DATASET RECORDS –
"""
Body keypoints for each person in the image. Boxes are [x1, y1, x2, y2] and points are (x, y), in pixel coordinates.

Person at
"""
"""
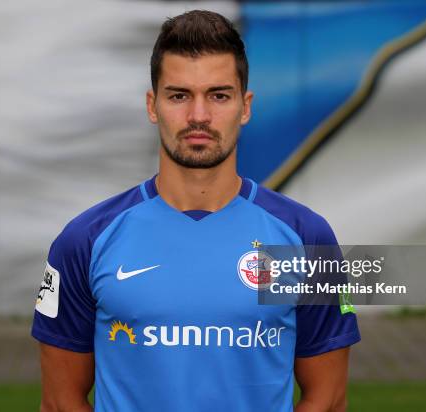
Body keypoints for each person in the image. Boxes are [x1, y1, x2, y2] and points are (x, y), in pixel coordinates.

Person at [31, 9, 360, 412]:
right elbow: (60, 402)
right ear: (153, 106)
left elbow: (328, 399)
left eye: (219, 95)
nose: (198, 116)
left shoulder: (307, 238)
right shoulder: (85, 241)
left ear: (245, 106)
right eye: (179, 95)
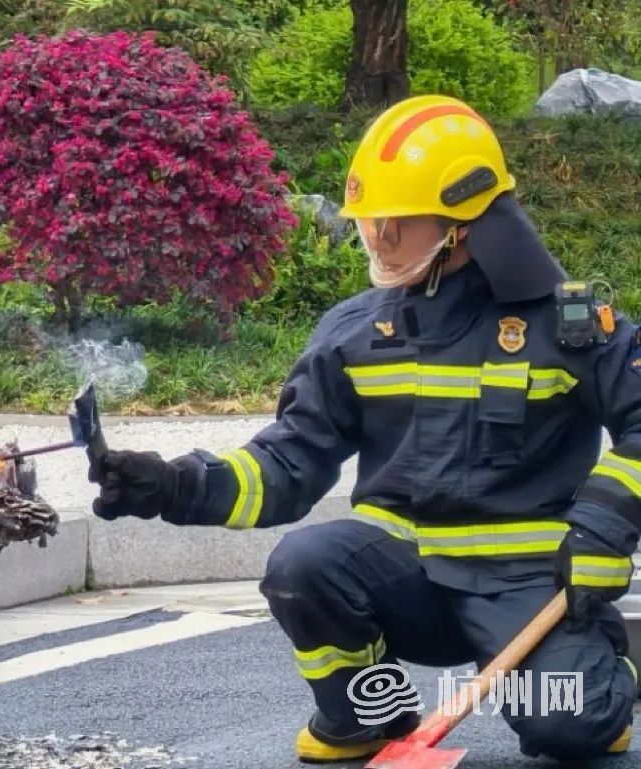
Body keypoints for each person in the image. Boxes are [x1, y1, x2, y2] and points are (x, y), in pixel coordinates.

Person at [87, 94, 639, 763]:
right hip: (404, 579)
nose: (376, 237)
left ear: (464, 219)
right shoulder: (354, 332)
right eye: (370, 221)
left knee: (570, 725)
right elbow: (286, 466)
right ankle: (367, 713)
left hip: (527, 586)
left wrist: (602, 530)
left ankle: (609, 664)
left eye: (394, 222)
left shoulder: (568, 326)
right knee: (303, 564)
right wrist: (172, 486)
"""
WHAT YOU ARE ASKED TO DO – All lines above from the line with "left ear: (464, 219)" through the line with "right wrist: (172, 486)", both included, are to be set down exactly, with nothing else.

WRITTEN RESPONSE –
left ear: (464, 219)
right shoulder: (354, 332)
right eye: (370, 221)
left knee: (570, 725)
right elbow: (286, 466)
right ankle: (367, 713)
left hip: (527, 586)
left wrist: (602, 530)
left ankle: (609, 664)
left eye: (394, 222)
left shoulder: (568, 326)
right knee: (303, 564)
right wrist: (172, 486)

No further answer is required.